The following Weather forecast libraries use this JSON_Decoder version of the streaming parser:

https://github.com/Bodmer/ApixuWeather

https://github.com/Bodmer/DarkSkyWeather

This library is based on all the hard work by Daniel Eichhorn: https://github.com/squix78

The original ReadMe for his source library is below.

json-streaming-parser

Arduino library for parsing potentially huge json streams on devices with scarce memory.

This library is a port of Salsify's PHP based json streaming parser (https://github.com/salsify/jsonstreamingparser).

Why yet another JSON parser?

When working with small (connected) devices you might quickly get to the point where you need to process potentially huge JSON object received from a REST interface. All libraries for processing JSON objects on the Arduino platform had some deficiencies which led me to create one on my own. Not really being an expert in writing parsers I miserably failed the first time.

This is the second attempt and I took Salsify's PHP based parser and ported it to C++. This library has been tested on the Arduino/ESP8266 target platform but should work in theory on all platforms available for the Arduino environment

Why a streaming parser?

Generally speaking when parsing data you have two options to make sense of this data: you either create a document object model (DOM) which contains the whole information of that document and lets you retrieve the nodes with random access. A DOM parser needs the whole document to start parsing and only lets you access the data after it has finished the process. The other option you have when parsing a document is to process it char by char (or byte by byte) while it becomes available to your client code. Compared to the DOM parser this has two advantages: a) you can react the data as soon as meaningful parts are available and b) you can drop information as soon as the parser has processed it. This reduces the memory consumption a lot, especially if you retrieve huge documents when only being interested by a small subset of it. But this efficiency comes at a price: your code will have to do more "magic" than with a DOM parser, the business logic becomes part of the parser.

How to install

Until the library becomes available in the Arduino IDE library manager you'll have to do a bit more work by hand.
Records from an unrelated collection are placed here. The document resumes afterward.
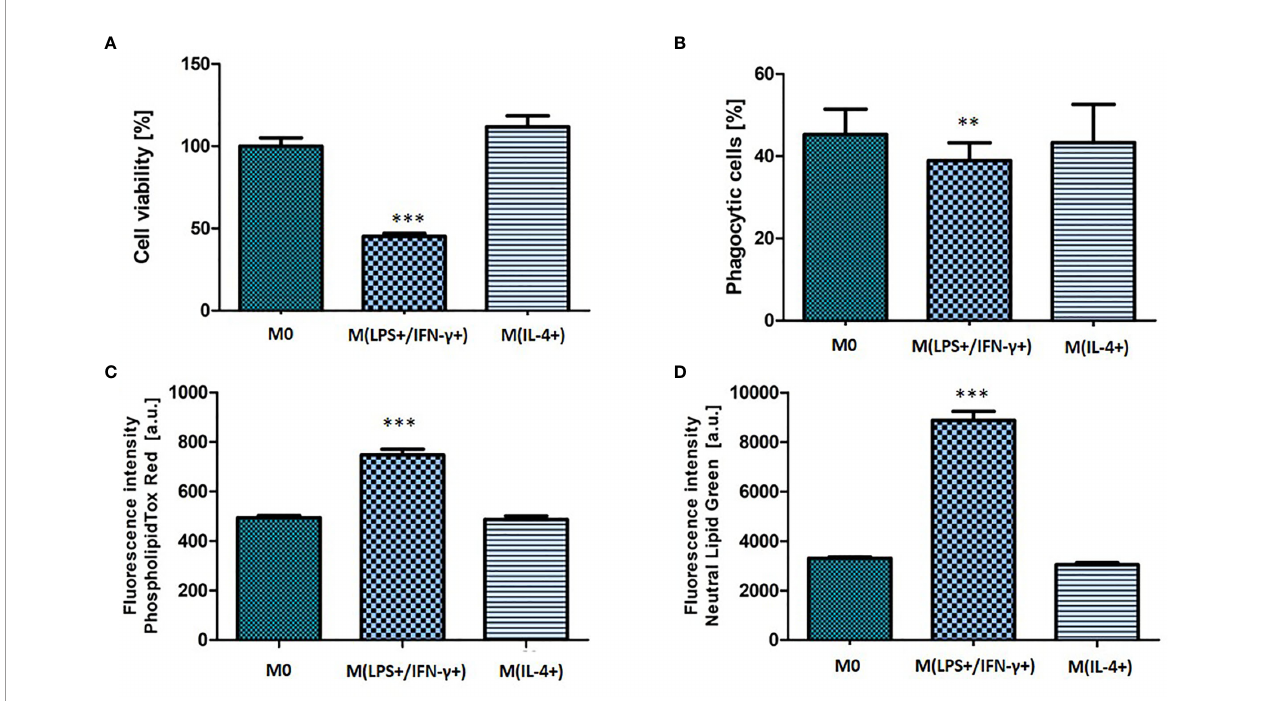
FIGURE 3 | Functional characteristic of non-activated, M(LPS+/IFN- g +) or M(IL-4+) activated NR8383 rat macrophages. Cell count (A) , phagocytic activity (B) , cellular phospholipid (C) and cellular neutral lipid content (D) were quanti fi ed in non-activated macrophages (M0), activated with 100 ng/ml LPS and 20 ng/ml IFN- g [M(LPS+/IFN- g +)] or activated with 30 ng/ml IL-4 [M(IL-4+)]. Data are normalized to cell count and presented as mean values ± SEM of three separate experiments. Statistical comparisons are made using a one-way ANOVA analysis with Bonferroni ’ s multiple comparison post-hoc test. Results are compared to non-polarized control (M0); ** indicate p < 0.01, *** indicate p < 0.001.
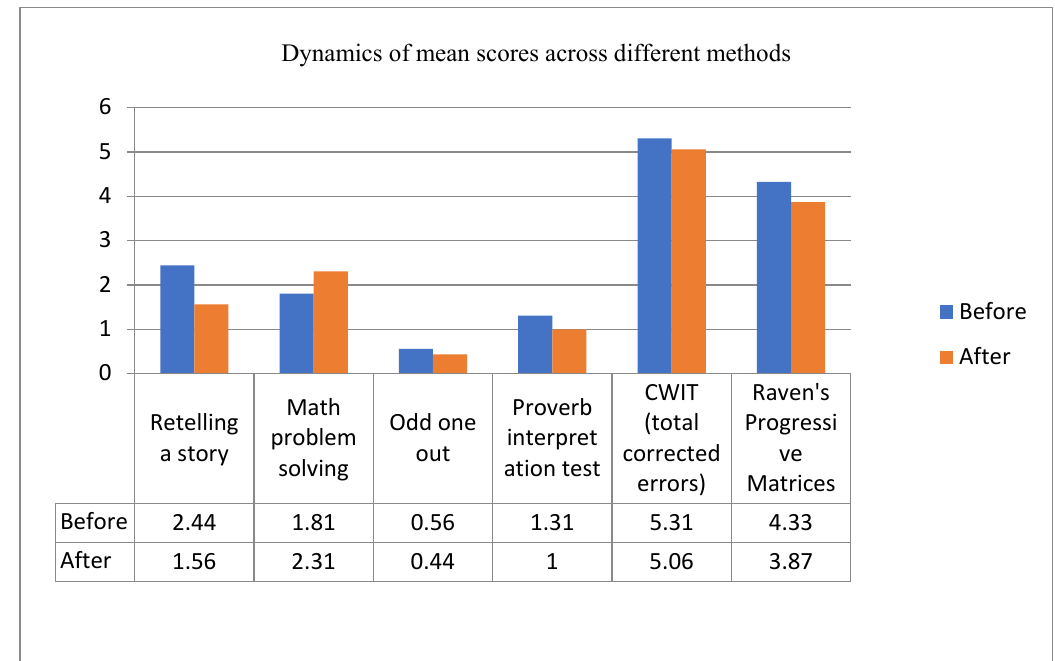
Figure 2. Dynamics of mean scores of methods which did not differ significantly before and after the training.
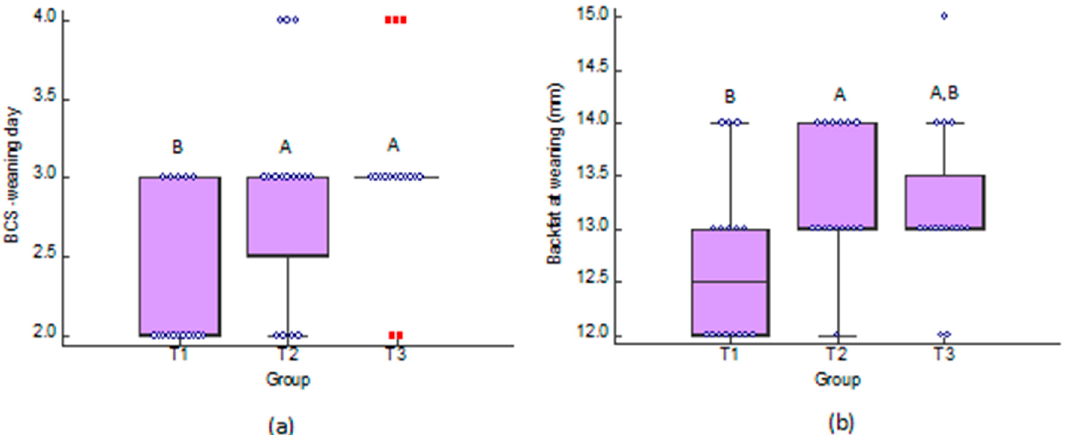
Figure 4. Dot and box and whisker plots of: ( a ) body condition scoring (BCS) of sows at weaning day; and ( b ) the weaning to estrus interval, in control group (T1), group fed with Herb-All HEAT-A (T2) and group fed with Herb-All HEAT-D (T3). A,B Different letters above bars are indicative of significant difference ( p < 0.05).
  1. Download this library: https://github.com/squix78/json-streaming-parser/archive/master.zip
  2. Rename master.zip to json-streaming-parser.zip
  3. Open the zip file in the Arduino IDE from menu Sketch > Include Library > Add ZIP Library...

How to use

This is a streaming parser, which means that you feed a stream of chars into the parser and you take out from that stream whatever you are interested in. In order to do that you will create a subclass of JsonListener class and implement methods which will be notified in case of certain events in the feed occure. Available events are:

  • startDocument()
  • key(const char *key)
  • value(const char *value)
  • endArray()
  • endObject()
  • endDocument()
  • startArray()
  • startObject()
  • error(const char *message)

In your implementation of these methods you will have to write problem specific code to find the parts of the document that you are interested in. Please see the example to understand what that means. In the example the ExampleListener implements the event methods declared in the JsonListener interface and prints to the serial console when they are called.

License

This code is available under the MIT license, which basically means that you can use, modify the distribute the code as long as you give credits to me (and Salsify) and add a reference back to this repository. Please read https://github.com/squix78/json-streaming-parser/blob/master/LICENSE for more detail...

Credits

First of all I'd like to thank Salsify for making their PHP parser available to the public. You find their repository here: https://github.com/salsify/jsonstreamingparser

Then I'd like to thank my employer Netcetera (https://github.com/netceteragroup) to let us hackers go twice a year to the CodeCamp and work on software projects like this one.

And last but not least I'd like to thank my wife that she led me spend three days away from the family hacking in the wonderful mountains of Berne.